* **The problem**
Copy all the entries below exactly, but not the pictures.

[Data items]
************

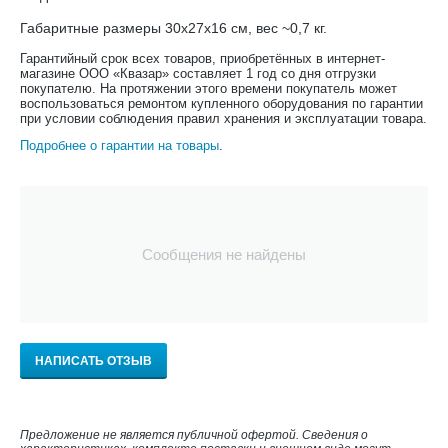
Габаритные размеры 30х27х16 см, вес ~0,7 кг.
Гарантийный срок всех товаров, приобретённых в интернет-
магазине ООО «Квазар» составляет 1 год со дня отгрузки
покупателю. На протяжении этого времени покупатель может
воспользоваться ремонтом купленного оборудования по гарантии
при условии соблюдения правил хранения и эксплуатации товара.
Подробнее о гарантии на товары
.
Сообщения не найдены
НАПИСАТЬ ОТЗЫВ
Предложение не является публичной офертой. Сведения о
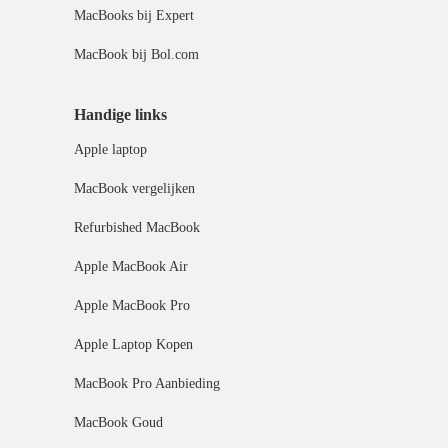
MacBooks bij Expert
MacBook bij Bol.com
Handige links
Apple laptop
MacBook vergelijken
Refurbished MacBook
Apple MacBook Air
Apple MacBook Pro
Apple Laptop Kopen
MacBook Pro Aanbieding
MacBook Goud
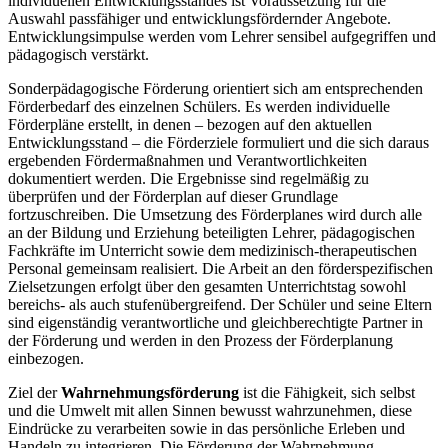
individuellen Entwicklungsstandes ist Voraussetzung für die
Auswahl passfähiger und entwicklungsfördernder Angebote.
Entwicklungsimpulse werden vom Lehrer sensibel aufgegriffen und
pädagogisch verstärkt.
Sonderpädagogische Förderung orientiert sich am entsprechenden
Förderbedarf des einzelnen Schülers. Es werden individuelle
Förderpläne erstellt, in denen – bezogen auf den aktuellen
Entwicklungsstand – die Förderziele formuliert und die sich daraus
ergebenden Fördermaßnahmen und Verantwortlichkeiten
dokumentiert werden. Die Ergebnisse sind regelmäßig zu
überprüfen und der Förderplan auf dieser Grundlage
fortzuschreiben. Die Umsetzung des Förderplanes wird durch alle
an der Bildung und Erziehung beteiligten Lehrer, pädagogischen
Fachkräfte im Unterricht sowie dem medizinisch-therapeutischen
Personal gemeinsam realisiert. Die Arbeit an den förderspezifischen
Zielsetzungen erfolgt über den gesamten Unterrichtstag sowohl
bereichs- als auch stufenübergreifend. Der Schüler und seine Eltern
sind eigenständig verantwortliche und gleichberechtigte Partner in
der Förderung und werden in den Prozess der Förderplanung
einbezogen.
Ziel der
Wahrnehmungsförderung
ist die Fähigkeit, sich selbst
und die Umwelt mit allen Sinnen bewusst wahrzunehmen, diese
Eindrücke zu verarbeiten sowie in das persönliche Erleben und
Handeln zu integrieren. Die Förderung der Wahrnehmung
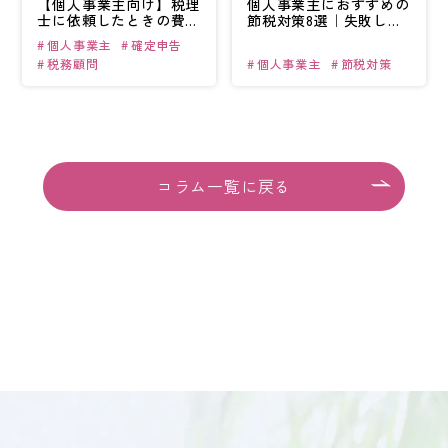
【個人事業主向け】
税理
個人事業主に
おすすめの
士に依頼したときの
費用
節税対策8選｜
失敗しな
相場はいくら？
いための
ポイント
個人事業主
確定申告
税務顧問
個人事業主
節税対策
コラム一覧に戻る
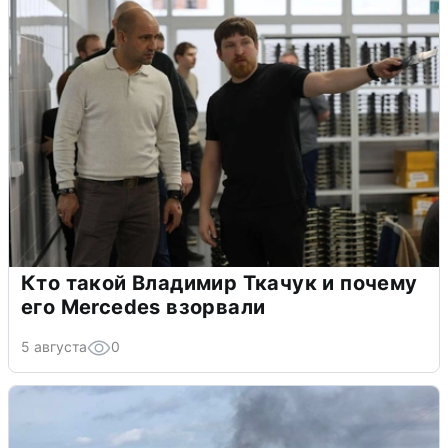
Кто такой Владимир Ткачук и почему
его Mercedes взорвали
5 августа
0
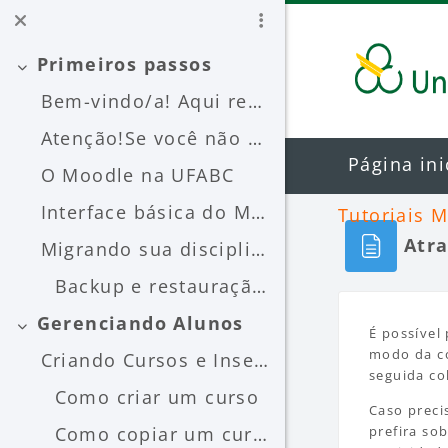
Ir para o conteúdo principal
Primeiros passos
Contrair
Bem-vindo/a! Aqui reunimos tutoriais sobre o Moodl...
Atenção!Se você não encontrar o que procura, pode ...
Página ini
O Moodle na UFABC
Interface básica do Moodle
Tutoriais 
Atra
Migrando sua disciplina entre os Moodles Nesta seç...
Backup e restauração entre instâncias
Blocos
Condiçõ
Gerenciando Alunos
Contrair
É possível
modo da co
Criando Cursos e Inserindo os Alunos Nesta seção v...
seguida co
Como criar um curso
Caso preci
Como copiar um curso
prefira so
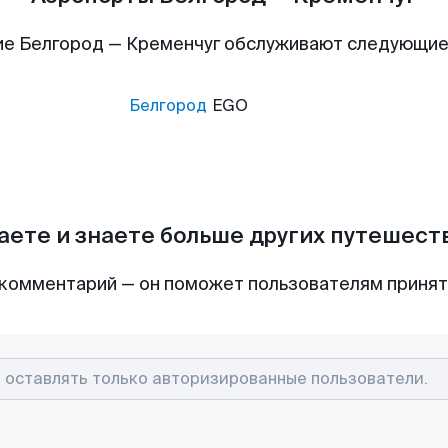
е Белгород — Кременчуг обслуживают следующи
Белгород
EGO
аете и знаете больше других путешес
комментарий — он поможет пользователям приня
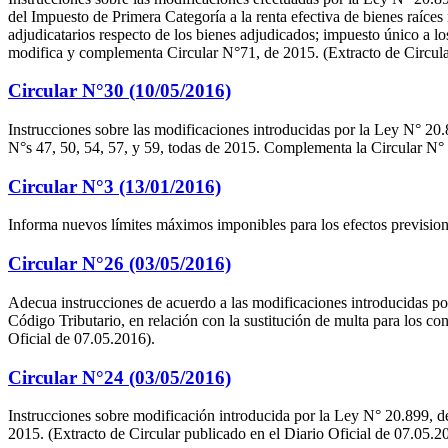
del Impuesto de Primera Categoría a la renta efectiva de bienes raíces
adjudicatarios respecto de los bienes adjudicados; impuesto único a l
modifica y complementa Circular N°71, de 2015. (Extracto de Circular
Circular N°30 (10/05/2016)
Instrucciones sobre las modificaciones introducidas por la Ley N° 20.8
N°s 47, 50, 54, 57, y 59, todas de 2015. Complementa la Circular N° 
Circular N°3 (13/01/2016)
Informa nuevos límites máximos imponibles para los efectos prevision
Circular N°26 (03/05/2016)
Adecua instrucciones de acuerdo a las modificaciones introducidas por l
Código Tributario, en relación con la sustitución de multa para los co
Oficial de 07.05.2016).
Circular N°24 (03/05/2016)
Instrucciones sobre modificación introducida por la Ley N° 20.899, de
2015. (Extracto de Circular publicado en el Diario Oficial de 07.05.2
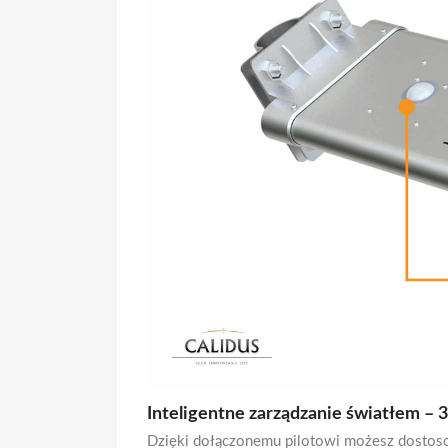
Inteligentne zarządzanie światłem – 
Dzięki dołączonemu pilotowi możesz dostosowa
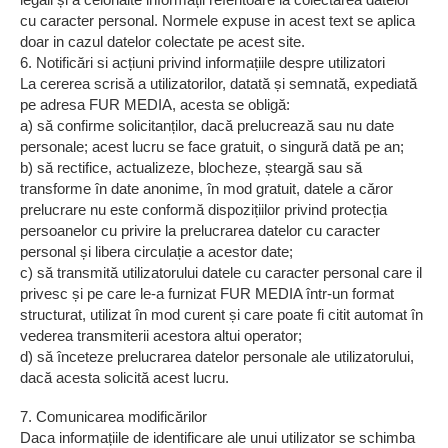
cu caracter personal. Normele expuse in acest text se aplica
doar in cazul datelor colectate pe acest site.
6. Notificări si acțiuni privind informațiile despre utilizatori
La cererea scrisă a utilizatorilor, datată și semnată, expediată
pe adresa FUR MEDIA, acesta se obligă:
a) să confirme solicitanților, dacă prelucrează sau nu date
personale; acest lucru se face gratuit, o singură dată pe an;
b) să rectifice, actualizeze, blocheze, șteargă sau să
transforme în date anonime, în mod gratuit, datele a căror
prelucrare nu este conformă dispozițiilor privind protecția
persoanelor cu privire la prelucrarea datelor cu caracter
personal și libera circulație a acestor date;
c) să transmită utilizatorului datele cu caracter personal care il
privesc și pe care le-a furnizat FUR MEDIA într-un format
structurat, utilizat în mod curent și care poate fi citit automat în
vederea transmiterii acestora altui operator;
d) să înceteze prelucrarea datelor personale ale utilizatorului,
dacă acesta solicită acest lucru.
7. Comunicarea modificărilor
Daca informațiile de identificare ale unui utilizator se schimba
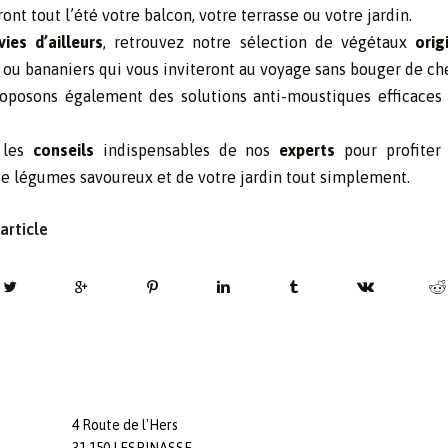
ont tout l’été votre balcon, votre terrasse ou votre jardin.
ies d’ailleurs
, retrouvez notre sélection de végétaux
orig
s ou bananiers qui vous inviteront au voyage sans bouger de ch
oposons également des solutions anti-moustiques efficaces 
 les
conseils
indispensables de nos
experts
pour profiter 
e légumes savoureux et de votre jardin tout simplement.
article
4 Route de l'Hers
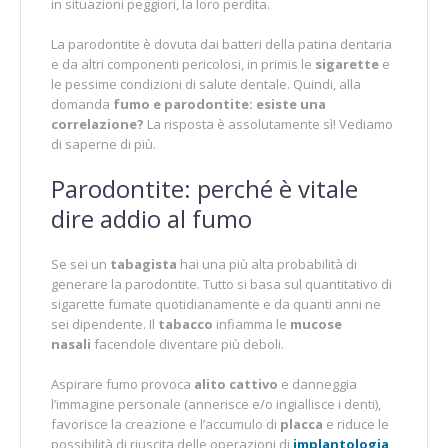
in situazioni peggiori, la loro perdita.
La parodontite è dovuta dai batteri della patina dentaria
e da altri componenti pericolosi, in primis le
sigarette
e
le pessime condizioni di salute dentale. Quindi, alla
domanda
fumo e parodontite: esiste una
correlazione?
La risposta è assolutamente sì! Vediamo
di saperne di più.
Parodontite: perché è vitale
dire addio al fumo
Se sei un
tabagista
hai una più alta probabilità di
generare la parodontite. Tutto si basa sul quantitativo di
sigarette fumate quotidianamente e da quanti anni ne
sei dipendente. Il
tabacco
infiamma le
mucose
nasali
facendole diventare più deboli.
Aspirare fumo provoca
alito cattivo
e danneggia
l’immagine personale (annerisce e/o ingiallisce i denti),
favorisce la creazione e l’accumulo di
placca
e riduce le
possibilità di riuscita delle operazioni di
implantologia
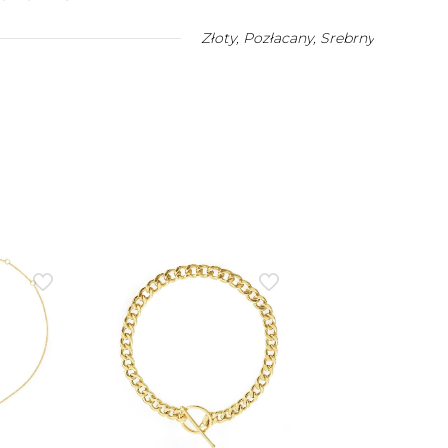
Złoty
,
Pozłacany
,
Srebrny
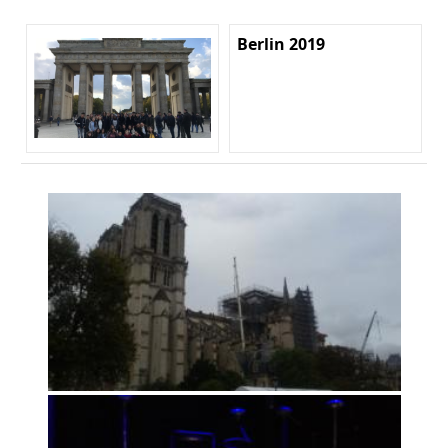
Berlin 2019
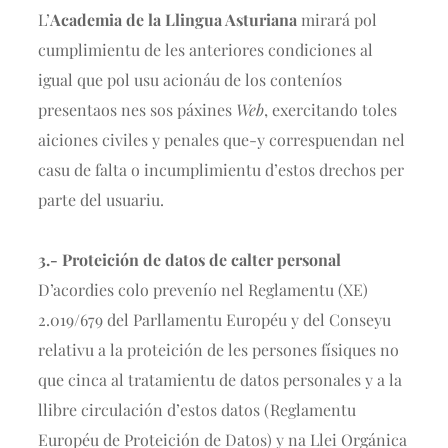
L’
Academia de la Llingua Asturiana
mirará pol
cumplimientu de les anteriores condiciones al
igual que pol usu acionáu de los conteníos
presentaos nes sos páxines
Web
, exercitando toles
aiciones civiles y penales que-y correspuendan nel
casu de falta o incumplimientu d’estos drechos per
parte del usuariu.
3.- Proteición de datos de calter personal
D’acordies colo prevenío nel Reglamentu (XE)
2.019/679 del Parllamentu Européu y del Conseyu
relativu a la proteición de les persones físiques no
que cinca al tratamientu de datos personales y a la
llibre circulación d’estos datos (Reglamentu
Européu de Proteición de Datos) y na Llei Orgánica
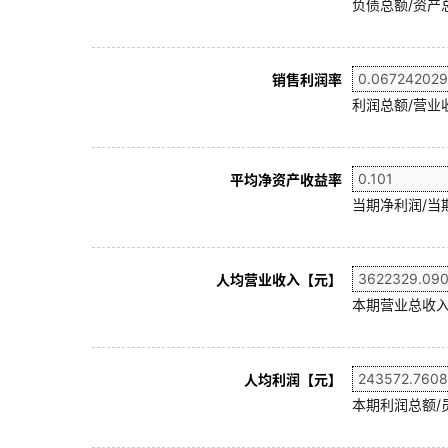
负债总额/资产总
销售利润率
利润总额/营业收
平均净资产收益率
当期净利润/当
人均营业收入【元】
本期营业总收入
人均利润【元】
本期利润总额/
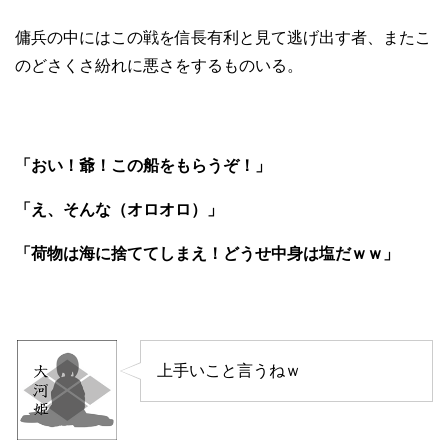
傭兵の中にはこの戦を信長有利と見て逃げ出す者、またこ
のどさくさ紛れに悪さをするものいる。
「おい！爺！この船をもらうぞ！」
「え、そんな（オロオロ）」
「荷物は海に捨ててしまえ！どうせ中身は塩だｗｗ」
上手いこと言うねｗ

************

* **Answer for the task**
Габаритные размеры 30х27х16 см, вес ~0,7 кг.
Гарантийный срок всех товаров, приобретённых в интернет-
магазине ООО «Квазар» составляет 1 год со дня отгрузки
покупателю. На протяжении этого времени покупатель может
воспользоваться ремонтом купленного оборудования по гарантии
при условии соблюдения правил хранения и эксплуатации товара.
Подробнее о гарантии на товары
.
Сообщения не найдены
НАПИСАТЬ ОТЗЫВ
Предложение не является публичной офертой. Сведения о
MacBooks bij Expert
MacBook bij Bol.com
Handige links
Apple laptop
MacBook vergelijken
Refurbished MacBook
Apple MacBook Air
Apple MacBook Pro
Apple Laptop Kopen
MacBook Pro Aanbieding
MacBook Goud
individuellen Entwicklungsstandes ist Voraussetzung für die
Auswahl passfähiger und entwicklungsfördernder Angebote.
Entwicklungsimpulse werden vom Lehrer sensibel aufgegriffen und
pädagogisch verstärkt.
Sonderpädagogische Förderung orientiert sich am entsprechenden
Förderbedarf des einzelnen Schülers. Es werden individuelle
Förderpläne erstellt, in denen – bezogen auf den aktuellen
Entwicklungsstand – die Förderziele formuliert und die sich daraus
ergebenden Fördermaßnahmen und Verantwortlichkeiten
dokumentiert werden. Die Ergebnisse sind regelmäßig zu
überprüfen und der Förderplan auf dieser Grundlage
fortzuschreiben. Die Umsetzung des Förderplanes wird durch alle
an der Bildung und Erziehung beteiligten Lehrer, pädagogischen
Fachkräfte im Unterricht sowie dem medizinisch-therapeutischen
Personal gemeinsam realisiert. Die Arbeit an den förderspezifischen
Zielsetzungen erfolgt über den gesamten Unterrichtstag sowohl
bereichs- als auch stufenübergreifend. Der Schüler und seine Eltern
sind eigenständig verantwortliche und gleichberechtigte Partner in
der Förderung und werden in den Prozess der Förderplanung
einbezogen.
Ziel der
Wahrnehmungsförderung
ist die Fähigkeit, sich selbst
und die Umwelt mit allen Sinnen bewusst wahrzunehmen, diese
Eindrücke zu verarbeiten sowie in das persönliche Erleben und
Handeln zu integrieren. Die Förderung der Wahrnehmung
【個人事業主向け】
税理
個人事業主に
おすすめの
士に依頼したときの
費用
節税対策8選｜
失敗しな
相場はいくら？
いための
ポイント
個人事業主
確定申告
税務顧問
個人事業主
節税対策
コラム一覧に戻る
Кто такой Владимир Ткачук и почему
его Mercedes взорвали
5 августа
0
Ir para o conteúdo principal
Primeiros passos
Contrair
Bem-vindo/a! Aqui reunimos tutoriais sobre o Moodl...
Atenção!Se você não encontrar o que procura, pode ...
Página ini
O Moodle na UFABC
Interface básica do Moodle
Tutoriais 
Atra
Migrando sua disciplina entre os Moodles Nesta seç...
Backup e restauração entre instâncias
Blocos
Condiçõ
Gerenciando Alunos
Contrair
É possível
modo da co
Criando Cursos e Inserindo os Alunos Nesta seção v...
seguida co
Como criar um curso
Caso preci
Como copiar um curso
prefira so
е Белгород — Кременчуг обслуживают следующи
Белгород
EGO
аете и знаете больше других путешес
комментарий — он поможет пользователям приня
del Impuesto de Primera Categoría a la renta efectiva de bienes raíces
adjudicatarios respecto de los bienes adjudicados; impuesto único a l
modifica y complementa Circular N°71, de 2015. (Extracto de Circular
Circular N°30 (10/05/2016)
Instrucciones sobre las modificaciones introducidas por la Ley N° 20.8
N°s 47, 50, 54, 57, y 59, todas de 2015. Complementa la Circular N° 
Circular N°3 (13/01/2016)
Informa nuevos límites máximos imponibles para los efectos prevision
Circular N°26 (03/05/2016)
Adecua instrucciones de acuerdo a las modificaciones introducidas por l
Código Tributario, en relación con la sustitución de multa para los co
Oficial de 07.05.2016).
Circular N°24 (03/05/2016)
Instrucciones sobre modificación introducida por la Ley N° 20.899, de
2015. (Extracto de Circular publicado en el Diario Oficial de 07.05.2
Inteligentne zarządzanie światłem – 
Dzięki dołączonemu pilotowi możesz dostosowa
cu caracter personal. Normele expuse in acest text se aplica
doar in cazul datelor colectate pe acest site.
6. Notificări si acțiuni privind informațiile despre utilizatori
La cererea scrisă a utilizatorilor, datată și semnată, expediată
pe adresa FUR MEDIA, acesta se obligă:
a) să confirme solicitanților, dacă prelucrează sau nu date
personale; acest lucru se face gratuit, o singură dată pe an;
b) să rectifice, actualizeze, blocheze, șteargă sau să
transforme în date anonime, în mod gratuit, datele a căror
prelucrare nu este conformă dispozițiilor privind protecția
persoanelor cu privire la prelucrarea datelor cu caracter
personal și libera circulație a acestor date;
c) să transmită utilizatorului datele cu caracter personal care il
privesc și pe care le-a furnizat FUR MEDIA într-un format
structurat, utilizat în mod curent și care poate fi citit automat în
vederea transmiterii acestora altui operator;
d) să înceteze prelucrarea datelor personale ale utilizatorului,
dacă acesta solicită acest lucru.
7. Comunicarea modificărilor
Daca informațiile de identificare ale unui utilizator se schimba
ont tout l’été votre balcon, votre terrasse ou votre jardin.
ies d’ailleurs
, retrouvez notre sélection de végétaux
orig
s ou bananiers qui vous inviteront au voyage sans bouger de ch
oposons également des solutions anti-moustiques efficaces 
 les
conseils
indispensables de nos
experts
pour profiter 
e légumes savoureux et de votre jardin tout simplement.
article
4 Route de l'Hers
in situazioni peggiori, la loro perdita.
La parodontite è dovuta dai batteri della patina dentaria
e da altri componenti pericolosi, in primis le
sigarette
e
le pessime condizioni di salute dentale. Quindi, alla
domanda
fumo e parodontite: esiste una
correlazione?
La risposta è assolutamente sì! Vediamo
di saperne di più.
Parodontite: perché è vitale
dire addio al fumo
Se sei un
tabagista
hai una più alta probabilità di
generare la parodontite. Tutto si basa sul quantitativo di
sigarette fumate quotidianamente e da quanti anni ne
sei dipendente. Il
tabacco
infiamma le
mucose
nasali
facendole diventare più deboli.
Aspirare fumo provoca
alito cattivo
e danneggia
l’immagine personale (annerisce e/o ingiallisce i denti),
favorisce la creazione e l’accumulo di
placca
e riduce le
possibilità di riuscita delle operazioni di
implantologia
Złoty
,
Pozłacany
,
Srebrny
Berlin 2019
L’
Academia de la Llingua Asturiana
mirará pol
cumplimientu de les anteriores condiciones al
igual que pol usu acionáu de los conteníos
presentaos nes sos páxines
Web
, exercitando toles
aiciones civiles y penales que-y correspuendan nel
casu de falta o incumplimientu d’estos drechos per
parte del usuariu.
3.- Proteición de datos de calter personal
D’acordies colo prevenío nel Reglamentu (XE)
2.019/679 del Parllamentu Européu y del Conseyu
relativu a la proteición de les persones físiques no
que cinca al tratamientu de datos personales y a la
llibre circulación d’estos datos (Reglamentu
Européu de Proteición de Datos) y na Llei Orgánica
负债总额/资产总
销售利润率
利润总额/营业收
平均净资产收益率
当期净利润/当
人均营业收入【元】
本期营业总收入
人均利润【元】
本期利润总额/
傭兵の中にはこの戦を信長有利と見て逃げ出す者、またこ
のどさくさ紛れに悪さをするものいる。
「おい！爺！この船をもらうぞ！」
「え、そんな（オロオロ）」
「荷物は海に捨ててしまえ！どうせ中身は塩だｗｗ」
上手いこと言うねｗ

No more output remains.